Minod Bhanuka

Personal information
- Full name: Minod Bhanuka Ranasinghe
- Born: 29 April 1995 (age 31) Wennapuwa, Sri Lanka
- Batting: Left-handed
- Role: Wicket-keeper-batsman

International information
- National side: Sri Lanka (2019-2021);
- Only Test (cap 152): 3 January 2021 v South Africa
- ODI debut (cap 192): 2 October 2019 v Pakistan
- Last ODI: 4 September 2021 v South Africa
- T20I debut (cap 82): 5 October 2019 v Pakistan
- Last T20I: 29 July 2021 v India

Domestic team information
- 2017: Sinhalese Sports Club
- 2018-present: Colombo Cricket Club
- 2020: Jaffna Stallions
- 2021: Kandy Warriors

Career statistics
| Competition | Test | ODI | T20I | FC |
| Matches | 1 | 6 | 5 | 61 |
| Runs scored | 6 | 140 | 64 | 4,067 |
| Batting average | 3.00 | 23.33 | 16.00 | 44.20 |
| 100s/50s | 0/0 | 0/0 | 0/0 | 12/14 |
| Top score | 5 | 36 | 36 | 342 |
| Catches/stumpings | 0/0 | 5/1 | 6/0 | 145/43 |
- Source: Cricinfo, 26 July 2022

= Minod Bhanuka =

Sri Lankan cricketer (born 1995)

Minod Bhanuka Ranasinghe (born 29 April 1995) is a professional Sri Lankan cricketer who plays all formats of the game.
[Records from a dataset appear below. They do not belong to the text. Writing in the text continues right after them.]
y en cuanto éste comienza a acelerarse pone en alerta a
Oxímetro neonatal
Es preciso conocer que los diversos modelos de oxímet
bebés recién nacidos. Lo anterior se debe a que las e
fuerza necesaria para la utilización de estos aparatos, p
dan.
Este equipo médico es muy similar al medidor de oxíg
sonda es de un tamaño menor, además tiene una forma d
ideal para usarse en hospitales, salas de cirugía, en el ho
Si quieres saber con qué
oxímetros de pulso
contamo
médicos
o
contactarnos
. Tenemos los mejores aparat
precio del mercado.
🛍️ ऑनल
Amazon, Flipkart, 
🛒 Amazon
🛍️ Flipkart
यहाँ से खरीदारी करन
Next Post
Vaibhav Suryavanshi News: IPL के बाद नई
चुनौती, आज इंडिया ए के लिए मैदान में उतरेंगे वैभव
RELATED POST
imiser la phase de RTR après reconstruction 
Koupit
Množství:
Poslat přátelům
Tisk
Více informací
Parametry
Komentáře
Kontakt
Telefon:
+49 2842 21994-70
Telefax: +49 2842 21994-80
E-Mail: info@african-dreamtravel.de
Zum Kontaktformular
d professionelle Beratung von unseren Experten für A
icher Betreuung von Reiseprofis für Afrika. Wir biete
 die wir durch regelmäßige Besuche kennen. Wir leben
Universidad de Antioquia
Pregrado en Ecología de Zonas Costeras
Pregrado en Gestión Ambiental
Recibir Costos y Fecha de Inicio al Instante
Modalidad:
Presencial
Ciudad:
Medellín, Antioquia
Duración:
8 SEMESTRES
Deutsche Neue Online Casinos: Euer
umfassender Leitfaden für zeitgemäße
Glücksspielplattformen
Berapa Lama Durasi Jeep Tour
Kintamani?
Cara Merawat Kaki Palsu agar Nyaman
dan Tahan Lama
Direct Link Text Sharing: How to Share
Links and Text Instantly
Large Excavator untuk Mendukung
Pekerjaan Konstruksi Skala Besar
He made his international debut for the Sri Lanka cricket team in October 2019. He was part of Sri Lanka's squad for the 2014 ICC Under-19 Cricket World Cup. He is an old boy of Maliyadeva College, Kurunegala.

==Domestic career==
In a 2015–16 Premier League Tournament match in January 2016, he scored 342 runs for Sinhalese Sports Club against Badureliya Sports Club at Surrey Village Cricket Ground, Maggona.

In March 2018, he was named in Kandy's squad for the 2017–18 Super Four Provincial Tournament. The following month, he was also named in Kandy's squad for the 2018 Super Provincial One Day Tournament.

In August 2018, he was named in Dambulla's squad the 2018 SLC T20 League. In March 2019, he was named in Galle's squad for the 2019 Super Provincial One Day Tournament. In October 2020, he was drafted by the Jaffna Stallions for the inaugural edition of the Lanka Premier League. In August 2021, he was named in the SLC Greys team for the 2021 SLC Invitational T20 League tournament. SLC Greys won the tournament, with Bhanuka being named the player of the match in the final.

In July 2022, he was signed by the Kandy Falcons for the third edition of the Lanka Premier League.

==International career==
He was part of Sri Lanka's squad for the 2014 ICC Under-19 Cricket World Cup. In October 2017, he was named in Sri Lanka's Twenty20 International (T20I) squad for their series against Pakistan in the UAE, but he did not play. In September 2019, he was named in Sri Lanka's squads for the series against Pakistan in Pakistan. He made his One Day International (ODI) debut for Sri Lanka, against Pakistan, on 2 October 2019. He made his Twenty20 International (T20I) debut for Sri Lanka, also against Pakistan, on 5 October 2019.

In November 2019, he was named in Sri Lanka's squad for the 2019 ACC Emerging Teams Asia Cup in Bangladesh. In December 2020, Gunathilake was named in Sri Lanka's Test squad for their series against South Africa. He made his Test debut for Sri Lanka, against South Africa, on 3 January 2021.

In September 2021, he was added to Sri Lanka's squad for the 2021 ICC Men's T20 World Cup. In June 2022, he was named in the Sri Lanka A squad for their matches against Australia A during Australia's tour of Sri Lanka.